Creative thinking; it’s not what you th…

Grizzly bear lying on the ground, rear view, (Ursus arctos), Katmai National Park and Preserve. Alaska.

Grizzly bear lying on the ground, rear view, (Ursus arctos), Katmai National Park and Preserve. Alaska. Please click on the image above to view a larger version of this photo.

Hey Folks,

I generally avoid articles built from numbered lists. The Top 8 anything is generally little more than billboardian nonsense.

That said, I read with some interest 12 things you were not taught in school about creative thinking: I’ll ignore the perfect opportunity to comment about the very clear LACK of creative thinking in the article’s title. For now.

The article is by Michael Michalko, “one of the most highly acclaimed creativity experts in the world and author of the best sellers Thinkertoys (A Handbook of Business Creativity), ThinkPak  (A Brainstorming Card Deck), and Cracking Creativity (The Secrets Of Creative Genius)”  – hhhmmm …. I’m seeing a pattern here.

I think perhaps the biggest ‘myth’ we hold about creative thinking is something that comes from this article and others like it.
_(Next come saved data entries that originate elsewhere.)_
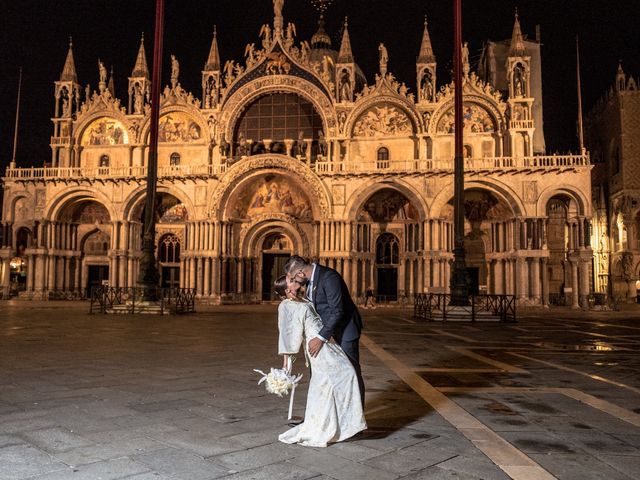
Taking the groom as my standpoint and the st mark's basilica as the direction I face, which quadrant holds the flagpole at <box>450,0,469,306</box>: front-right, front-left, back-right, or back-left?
front-right

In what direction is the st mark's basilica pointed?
toward the camera

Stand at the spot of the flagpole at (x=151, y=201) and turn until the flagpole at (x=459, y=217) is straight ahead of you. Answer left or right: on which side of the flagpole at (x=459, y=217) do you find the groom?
right

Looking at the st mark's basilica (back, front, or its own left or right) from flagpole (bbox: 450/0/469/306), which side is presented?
front

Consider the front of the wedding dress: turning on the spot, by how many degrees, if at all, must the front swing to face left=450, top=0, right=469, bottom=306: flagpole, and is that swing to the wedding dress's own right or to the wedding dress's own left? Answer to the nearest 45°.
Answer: approximately 90° to the wedding dress's own left

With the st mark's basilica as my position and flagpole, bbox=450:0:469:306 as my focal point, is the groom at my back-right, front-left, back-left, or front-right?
front-right

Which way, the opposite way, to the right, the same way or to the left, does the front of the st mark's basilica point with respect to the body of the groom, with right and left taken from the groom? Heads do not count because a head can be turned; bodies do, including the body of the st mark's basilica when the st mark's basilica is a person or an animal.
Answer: to the left

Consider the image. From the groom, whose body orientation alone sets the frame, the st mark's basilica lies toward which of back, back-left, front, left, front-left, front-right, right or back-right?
right

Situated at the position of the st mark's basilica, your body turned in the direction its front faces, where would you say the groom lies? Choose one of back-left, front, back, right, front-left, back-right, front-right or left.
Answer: front

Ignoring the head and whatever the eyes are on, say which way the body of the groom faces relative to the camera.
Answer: to the viewer's left

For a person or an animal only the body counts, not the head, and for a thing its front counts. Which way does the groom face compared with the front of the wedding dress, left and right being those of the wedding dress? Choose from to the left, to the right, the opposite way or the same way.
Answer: the opposite way

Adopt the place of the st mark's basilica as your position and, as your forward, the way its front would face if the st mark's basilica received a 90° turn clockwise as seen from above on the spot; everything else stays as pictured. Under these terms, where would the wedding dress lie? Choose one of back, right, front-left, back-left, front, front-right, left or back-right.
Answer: left

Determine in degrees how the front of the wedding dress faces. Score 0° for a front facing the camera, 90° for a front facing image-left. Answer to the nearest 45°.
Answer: approximately 270°
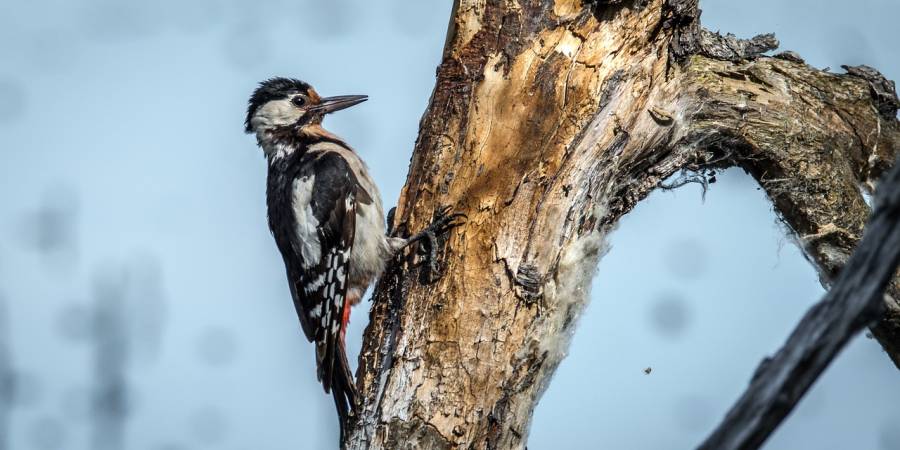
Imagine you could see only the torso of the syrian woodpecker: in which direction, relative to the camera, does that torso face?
to the viewer's right
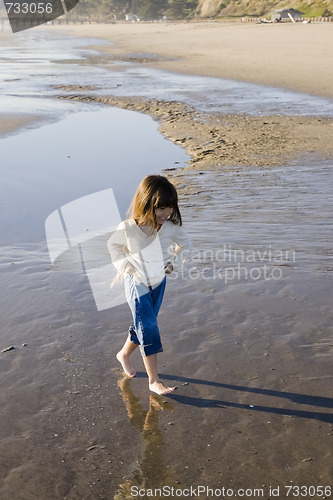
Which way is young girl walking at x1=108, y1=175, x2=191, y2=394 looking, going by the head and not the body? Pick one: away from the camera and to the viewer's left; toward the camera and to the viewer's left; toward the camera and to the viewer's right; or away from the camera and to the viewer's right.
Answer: toward the camera and to the viewer's right

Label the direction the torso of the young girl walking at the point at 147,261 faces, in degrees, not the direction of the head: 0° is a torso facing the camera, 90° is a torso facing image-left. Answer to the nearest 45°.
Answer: approximately 315°
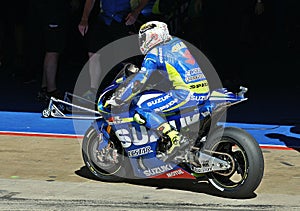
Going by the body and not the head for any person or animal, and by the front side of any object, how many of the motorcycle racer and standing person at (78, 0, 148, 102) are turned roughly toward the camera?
1

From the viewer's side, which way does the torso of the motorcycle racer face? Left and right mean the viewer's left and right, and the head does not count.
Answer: facing away from the viewer and to the left of the viewer

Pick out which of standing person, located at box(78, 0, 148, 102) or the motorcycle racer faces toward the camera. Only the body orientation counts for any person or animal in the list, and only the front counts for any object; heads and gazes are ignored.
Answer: the standing person

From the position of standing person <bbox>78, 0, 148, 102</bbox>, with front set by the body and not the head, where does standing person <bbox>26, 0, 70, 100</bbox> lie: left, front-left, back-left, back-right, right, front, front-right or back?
right

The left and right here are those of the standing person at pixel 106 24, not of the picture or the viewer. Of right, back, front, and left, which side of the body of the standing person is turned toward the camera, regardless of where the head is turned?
front

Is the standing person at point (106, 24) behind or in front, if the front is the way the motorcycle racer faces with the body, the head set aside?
in front

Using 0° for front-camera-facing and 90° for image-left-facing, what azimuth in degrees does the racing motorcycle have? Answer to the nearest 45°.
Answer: approximately 135°

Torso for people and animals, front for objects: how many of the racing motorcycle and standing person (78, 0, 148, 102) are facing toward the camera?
1
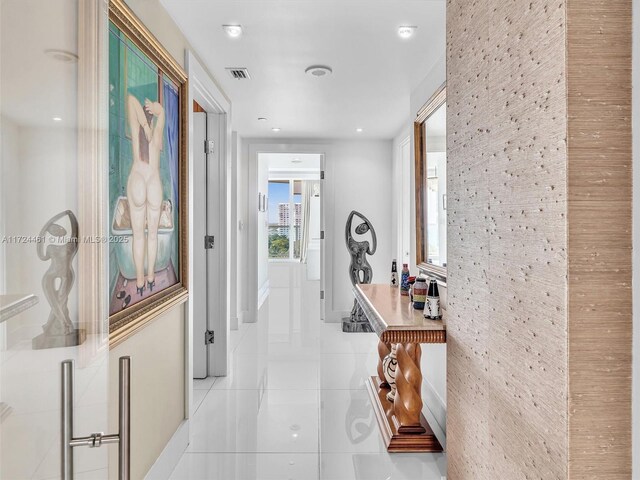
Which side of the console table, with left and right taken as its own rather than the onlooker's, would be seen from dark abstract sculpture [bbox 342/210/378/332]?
right

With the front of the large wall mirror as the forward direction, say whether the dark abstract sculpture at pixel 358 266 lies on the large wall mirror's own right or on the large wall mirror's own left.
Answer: on the large wall mirror's own right

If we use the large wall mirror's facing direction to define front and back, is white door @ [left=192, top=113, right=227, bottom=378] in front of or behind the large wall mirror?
in front

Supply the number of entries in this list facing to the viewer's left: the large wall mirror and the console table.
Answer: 2

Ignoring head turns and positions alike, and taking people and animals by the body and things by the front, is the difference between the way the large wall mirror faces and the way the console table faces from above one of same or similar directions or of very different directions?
same or similar directions

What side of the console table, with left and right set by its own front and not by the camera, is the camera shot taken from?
left

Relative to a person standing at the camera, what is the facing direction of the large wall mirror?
facing to the left of the viewer
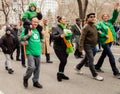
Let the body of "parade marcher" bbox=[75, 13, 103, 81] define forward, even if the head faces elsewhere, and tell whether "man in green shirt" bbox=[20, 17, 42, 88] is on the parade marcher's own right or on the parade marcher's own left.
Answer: on the parade marcher's own right

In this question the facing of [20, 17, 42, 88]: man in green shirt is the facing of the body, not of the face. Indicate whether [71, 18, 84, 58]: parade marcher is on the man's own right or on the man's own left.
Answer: on the man's own left
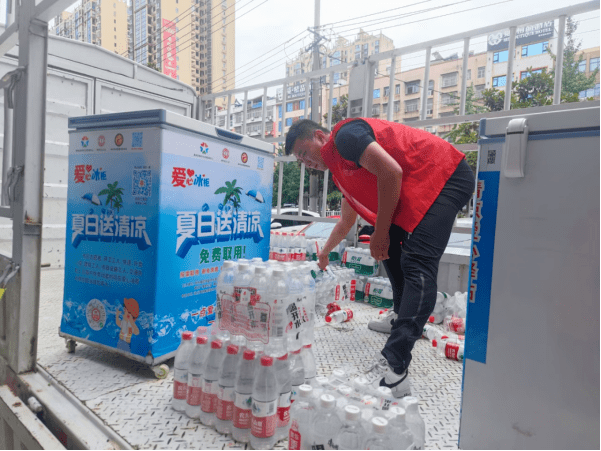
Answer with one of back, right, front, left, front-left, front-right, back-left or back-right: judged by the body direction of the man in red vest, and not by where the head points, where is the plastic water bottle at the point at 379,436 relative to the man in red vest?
left

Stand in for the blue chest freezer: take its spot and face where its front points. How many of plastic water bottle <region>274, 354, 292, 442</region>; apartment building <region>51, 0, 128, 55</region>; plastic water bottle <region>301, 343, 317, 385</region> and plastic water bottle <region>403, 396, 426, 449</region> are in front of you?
3

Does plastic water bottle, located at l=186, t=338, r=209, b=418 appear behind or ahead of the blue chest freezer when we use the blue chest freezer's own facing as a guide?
ahead

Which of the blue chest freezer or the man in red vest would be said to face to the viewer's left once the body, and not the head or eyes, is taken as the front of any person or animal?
the man in red vest

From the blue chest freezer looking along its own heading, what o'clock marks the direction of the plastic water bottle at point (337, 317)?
The plastic water bottle is roughly at 10 o'clock from the blue chest freezer.

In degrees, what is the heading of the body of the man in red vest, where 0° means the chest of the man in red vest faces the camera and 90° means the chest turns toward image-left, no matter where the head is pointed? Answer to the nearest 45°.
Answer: approximately 90°

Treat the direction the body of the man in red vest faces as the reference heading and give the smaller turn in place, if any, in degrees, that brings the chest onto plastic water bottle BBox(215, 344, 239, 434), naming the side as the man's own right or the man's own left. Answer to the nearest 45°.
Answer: approximately 45° to the man's own left

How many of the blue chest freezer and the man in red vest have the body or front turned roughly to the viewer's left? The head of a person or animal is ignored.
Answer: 1

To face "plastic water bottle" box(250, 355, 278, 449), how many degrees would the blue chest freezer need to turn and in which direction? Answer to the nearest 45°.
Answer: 0° — it already faces it

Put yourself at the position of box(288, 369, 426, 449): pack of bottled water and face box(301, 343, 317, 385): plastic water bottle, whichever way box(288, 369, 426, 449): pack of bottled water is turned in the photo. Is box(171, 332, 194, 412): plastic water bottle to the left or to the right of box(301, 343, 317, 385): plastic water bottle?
left

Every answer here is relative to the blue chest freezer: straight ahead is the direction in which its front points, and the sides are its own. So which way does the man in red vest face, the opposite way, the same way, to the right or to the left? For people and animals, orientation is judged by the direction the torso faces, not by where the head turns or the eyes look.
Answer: the opposite way

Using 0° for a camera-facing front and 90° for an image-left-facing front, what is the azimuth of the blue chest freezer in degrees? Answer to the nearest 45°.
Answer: approximately 315°

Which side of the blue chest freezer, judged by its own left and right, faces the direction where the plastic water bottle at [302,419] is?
front

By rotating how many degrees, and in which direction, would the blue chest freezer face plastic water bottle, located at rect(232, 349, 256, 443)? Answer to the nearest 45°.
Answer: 0° — it already faces it

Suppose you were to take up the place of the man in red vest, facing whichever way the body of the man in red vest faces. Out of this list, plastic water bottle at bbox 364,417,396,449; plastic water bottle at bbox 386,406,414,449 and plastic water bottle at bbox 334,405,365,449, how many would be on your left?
3

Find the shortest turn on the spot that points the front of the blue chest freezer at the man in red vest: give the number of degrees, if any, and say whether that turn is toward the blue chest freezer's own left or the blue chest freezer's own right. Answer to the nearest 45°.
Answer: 0° — it already faces them

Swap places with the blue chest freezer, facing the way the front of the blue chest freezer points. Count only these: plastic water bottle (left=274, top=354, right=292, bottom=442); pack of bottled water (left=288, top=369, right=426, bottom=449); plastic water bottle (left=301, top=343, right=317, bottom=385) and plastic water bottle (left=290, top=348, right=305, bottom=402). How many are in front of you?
4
Creative thinking is NOT about Einstein or Beethoven or Mozart or Edison or Walt Disney. That kind of talk doesn’t promote creativity; rather, it stifles creative thinking. Because you’re NOT Einstein. You’re NOT Amadeus Mozart. Statistically, such people don’t exist. We can’t aspire to some to, or be expected to simulate, what doesn’t exist. You’re not, and won’t be, Picasso.

Who are you? You’re Sean Quigley. You’re Randall, of Honey Badger fame. Or this guy. Or Alan Becker. The point here is not that you and I aren’t famous. The point is that creative thinking is rarely the grandiose and celebrated. It’s the small, inconsequential and often fleeting ideas that drift by our space sometimes.

That’s what creative thinking is about; it’s through the practice of that, the repetition of paying attention to our muse, even to, no, especially to the tiniest of ideas that come our way, that those really great moments happen.

And they do happen. But are we paying attention?

Cheers

Carl

2 thoughts on “Creative thinking; it’s not what you th…

  1. Greg Russell

    Well said, Carl. I think that they happen more often than we think, and I agree that “practice” is not learning to be creative, but rather to being aware of our own consciousness.

    I’ve missed 99.9% of those fleeting moments, I’m sure, but that 0.1% has been pretty cool.

    Cheers,
    Greg

  2. Jatinder Vijh

    Creative thinking is not a complicated issue. It is actually simple thinking, thinking like a child with imagination. To be creative, discover the child within.